Paris, avril 2024. Quand la police judiciaire informe Amir Boukhors qu’un agent consulaire algérien est impliqué dans son enlèvement, l’influenceur, figure montante de la contestation anti-régime, n’est pas surpris. « Je n’ai qu’un seul ennemi qui me traque et veut me faire taire », affirme celui qui, réfugié en France depuis 2016, a été visé par neuf mandats d’arrêt internationaux lancés par Alger.
Pendant 24 heures, Boukhors est retenu par ses ravisseurs, dans ce qu’il décrit comme une tentative d’intimidation. Quelques jours plus tard, il découvre avec amertume que le ministère algérien des Affaires étrangères le qualifie publiquement de « voyou » et « énergumène ». Un langage révélateur d’une hostilité assumée.
Violences ciblées
Pour les exilés politiques algériens en France, cette agression n’est que la partie émergée de l’iceberg.
À Paris, le journaliste d’investigation Abdou Semmar a lui aussi échappé de peu au pire. En août 2023, alors qu’il se rend à un rendez-vous, il est attaqué à Nanterre : gaz lacrymogène, arme de poing brandie, téléphone volé. L’enquête révèle que le portable a été exfiltré… jusqu’en Algérie. Pour Semmar, qui anime une chaîne YouTube très suivie sur l’actualité franco-algérienne, le message est clair : se taire ou subir.

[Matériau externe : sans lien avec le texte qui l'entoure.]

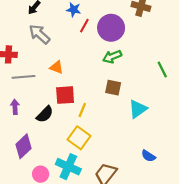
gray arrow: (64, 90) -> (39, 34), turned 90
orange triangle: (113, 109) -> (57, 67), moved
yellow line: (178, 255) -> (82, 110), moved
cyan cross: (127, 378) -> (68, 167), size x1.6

Même scénario pour Riad O., militant engagé contre le régime, agressé en plein jour à deux pas de la place de la République. Ce dimanche-là, des caméras filment la scène. Quelques heures plus tard, la télévision publique algérienne diffuse les images, saluant l’« arrestation d’un traître ». Le piège était tendu.
Un mode opératoire bien rodé
L’implication des services d’Alger ne se limite pas aux intimidations physiques. Elle s’appuie aussi sur des réseaux bien organisés, opérant parfois sous couverture diplomatique.
L’ancien colonel de l’armée algérienne Hichem Aboud en a fait l’expérience en Espagne. En 2025, alors qu’il séjourne à Barcelone, quatre hommes cagoulés le kidnappent et le transportent sur près de 1000 kilomètres. Retrouvé plus d’une journée plus tard, ligoté dans un bateau, il accuse directement Alger. Selon l’enquête, les auteurs seraient des fonctionnaires algériens munis de passeports de service.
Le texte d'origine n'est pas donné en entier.